Une start-up tente d’unifier le monde des messagers instantanés en proposant un logiciel compatible avec plusieurs standards. En position de quasi-monopole sur ce secteur, AOL ne l’entend pas de cette oreille.
Mettre le géant AOL en difficulté. C’est l’exploit que vient de réaliser Odigo. Cette start-up américano-israélienne propose un nouveau logiciel de messagerie instantanée. Un domaine où cohabitent déjà plusieurs programmes (ICQ, AIM, Tribal Voice, Firetalk, Excite, Yahoo ! Messager...) non compatibles entre eux. L’atout d’Odigo, c’est de permettre la communication avec ICQ et AIM, tous deux propriétés d’AOL. Cette dernière, qui contrôle 90 % du marché de la messagerie instantanée, n’a guère apprécié cette tentative d’unification forcée : dix jours seulement après sa sortie, lundi 12 juin, les utilisateurs d’Odigo se sont vus refuser l’accès aux serveurs d’AIM pour de prétendues raisons de sécurité.

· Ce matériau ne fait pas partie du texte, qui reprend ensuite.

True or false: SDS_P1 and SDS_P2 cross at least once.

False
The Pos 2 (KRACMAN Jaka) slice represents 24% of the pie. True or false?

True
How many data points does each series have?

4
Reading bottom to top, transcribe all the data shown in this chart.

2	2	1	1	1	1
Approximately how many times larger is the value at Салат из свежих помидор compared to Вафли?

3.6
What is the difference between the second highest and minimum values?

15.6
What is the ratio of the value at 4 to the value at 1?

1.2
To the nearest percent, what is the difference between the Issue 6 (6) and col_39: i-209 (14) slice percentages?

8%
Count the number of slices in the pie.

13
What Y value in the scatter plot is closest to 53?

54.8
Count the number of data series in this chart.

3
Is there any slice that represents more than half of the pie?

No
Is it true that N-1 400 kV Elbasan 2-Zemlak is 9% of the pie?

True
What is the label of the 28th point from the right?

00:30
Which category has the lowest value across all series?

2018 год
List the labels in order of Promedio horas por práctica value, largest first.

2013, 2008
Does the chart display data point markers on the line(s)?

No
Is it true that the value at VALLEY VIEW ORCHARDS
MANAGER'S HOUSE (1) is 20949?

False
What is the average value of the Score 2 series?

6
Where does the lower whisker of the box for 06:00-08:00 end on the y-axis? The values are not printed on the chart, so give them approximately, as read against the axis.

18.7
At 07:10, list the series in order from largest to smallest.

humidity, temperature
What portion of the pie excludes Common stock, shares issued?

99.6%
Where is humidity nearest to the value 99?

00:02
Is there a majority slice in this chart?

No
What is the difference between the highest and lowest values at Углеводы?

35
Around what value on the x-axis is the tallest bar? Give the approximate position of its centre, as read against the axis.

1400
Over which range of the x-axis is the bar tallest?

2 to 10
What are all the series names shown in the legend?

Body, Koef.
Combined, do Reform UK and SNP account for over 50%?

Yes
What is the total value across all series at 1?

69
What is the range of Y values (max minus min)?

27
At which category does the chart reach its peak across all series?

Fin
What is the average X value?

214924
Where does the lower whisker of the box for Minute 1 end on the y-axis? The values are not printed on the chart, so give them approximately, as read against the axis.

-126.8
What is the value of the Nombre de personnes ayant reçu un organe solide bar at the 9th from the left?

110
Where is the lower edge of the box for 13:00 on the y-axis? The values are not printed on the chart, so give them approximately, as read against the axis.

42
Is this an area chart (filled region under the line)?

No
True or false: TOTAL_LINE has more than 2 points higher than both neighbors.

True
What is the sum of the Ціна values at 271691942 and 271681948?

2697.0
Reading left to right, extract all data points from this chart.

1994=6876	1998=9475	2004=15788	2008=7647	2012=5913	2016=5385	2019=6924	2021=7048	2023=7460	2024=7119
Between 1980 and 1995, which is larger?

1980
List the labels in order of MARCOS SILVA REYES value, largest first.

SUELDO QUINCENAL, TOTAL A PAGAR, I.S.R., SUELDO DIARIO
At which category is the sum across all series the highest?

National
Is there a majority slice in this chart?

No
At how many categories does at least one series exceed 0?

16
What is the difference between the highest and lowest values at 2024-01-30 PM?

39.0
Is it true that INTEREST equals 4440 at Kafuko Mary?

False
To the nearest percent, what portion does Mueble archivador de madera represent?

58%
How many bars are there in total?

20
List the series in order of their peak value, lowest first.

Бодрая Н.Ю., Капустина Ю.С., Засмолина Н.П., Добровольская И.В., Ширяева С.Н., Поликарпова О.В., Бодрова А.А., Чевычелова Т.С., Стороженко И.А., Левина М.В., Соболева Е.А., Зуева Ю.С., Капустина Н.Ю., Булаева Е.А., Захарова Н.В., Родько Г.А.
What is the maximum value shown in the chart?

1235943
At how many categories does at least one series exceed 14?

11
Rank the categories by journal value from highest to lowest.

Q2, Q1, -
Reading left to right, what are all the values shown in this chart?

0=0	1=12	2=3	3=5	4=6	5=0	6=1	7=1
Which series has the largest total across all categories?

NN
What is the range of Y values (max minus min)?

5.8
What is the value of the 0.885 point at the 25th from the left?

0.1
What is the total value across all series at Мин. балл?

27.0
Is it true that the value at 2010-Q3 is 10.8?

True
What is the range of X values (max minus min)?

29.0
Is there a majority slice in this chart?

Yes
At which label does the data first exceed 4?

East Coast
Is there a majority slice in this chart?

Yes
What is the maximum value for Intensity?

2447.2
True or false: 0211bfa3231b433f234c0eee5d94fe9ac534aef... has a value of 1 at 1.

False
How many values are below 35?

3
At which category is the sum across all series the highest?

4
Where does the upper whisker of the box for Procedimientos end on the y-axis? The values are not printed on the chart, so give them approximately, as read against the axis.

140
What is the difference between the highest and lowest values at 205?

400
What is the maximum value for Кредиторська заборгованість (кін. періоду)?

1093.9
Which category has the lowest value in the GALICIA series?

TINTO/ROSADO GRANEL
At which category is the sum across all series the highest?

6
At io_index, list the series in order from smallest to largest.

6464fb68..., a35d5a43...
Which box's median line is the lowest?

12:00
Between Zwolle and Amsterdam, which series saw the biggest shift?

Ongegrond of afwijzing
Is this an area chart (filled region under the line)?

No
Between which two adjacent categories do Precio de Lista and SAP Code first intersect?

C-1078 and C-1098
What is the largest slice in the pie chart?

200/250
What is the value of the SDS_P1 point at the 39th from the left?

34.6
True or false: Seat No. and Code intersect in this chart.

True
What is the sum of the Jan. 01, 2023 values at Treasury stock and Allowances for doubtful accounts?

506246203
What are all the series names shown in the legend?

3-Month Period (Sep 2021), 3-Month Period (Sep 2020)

Dès le lendemain, Odigo proposait à ses utilisateurs un patch permettant de contourner l’interdiction d’AOL.
Mercredi 14 juin, la start-up a reçu le soutien indirect des autorités anti-trust américaines. Dans le cadre de son enquête d’agrément sur la fusion avec Time-Warner, la FTC (Federal Trade Commission) a enjoint AOL de fournir au gouvernement et à ses concurrents toutes les spécifications de sa messagerie AIM.
Secteur porteur ?
Chez AOL, on feint l’indifférence. Pour Barry Schuler, le président d’AOL Interactive Services, la mise en garde de la FTC n’a rien d’alarmant. "C’est tout le processus de fusion qui est passé au peigne fin", a-t-il expliqué. Le cas des messageries ne serait donc pas traité à part. De même, l’incompatibilité des systèmes existants ne causerait "aucun dommage aux consommateurs" puisque "AIM est gratuit sur Internet". Dans un exercice de haute voltige, ce responsable a même estimé que "la messagerie instantanée n’était pas un secteur porteur" tout en promettant la sortie "prochaine" d’un logiciel "universel".
Microsoft soutient Odigo
Un autre acteur du secteur suit avec attention les développements de l’affaire : Microsoft. Ravie qu’on s’en prenne à un puissant concurrent, la firme de Redmond a immédiatement apporté son soutien à Odigo. Le geste n’est pas innocent. Il y a près d’un an, Microsoft avait fait un pas vers l’unification en proposant un messager MSN compatible avec AIM. Comme dans le cas d’Odigo, AOL avait alors bloqué l’accès à ses serveurs AIM sous de discutables prétextes. En réaction, Microsoft, Yahoo !, Excite et d’autres se sont retrouvés au sein de l’association FreeIM pour promouvoir l’élaboration d’un standard de messagerie instantanée. Selon ce groupe d’industriels de la communication, la messagerie instantanée est appelée à démultiplier les opportunités de commerce électronique. Reste à lever l’obstacle AOL. Devant les juges ou pas.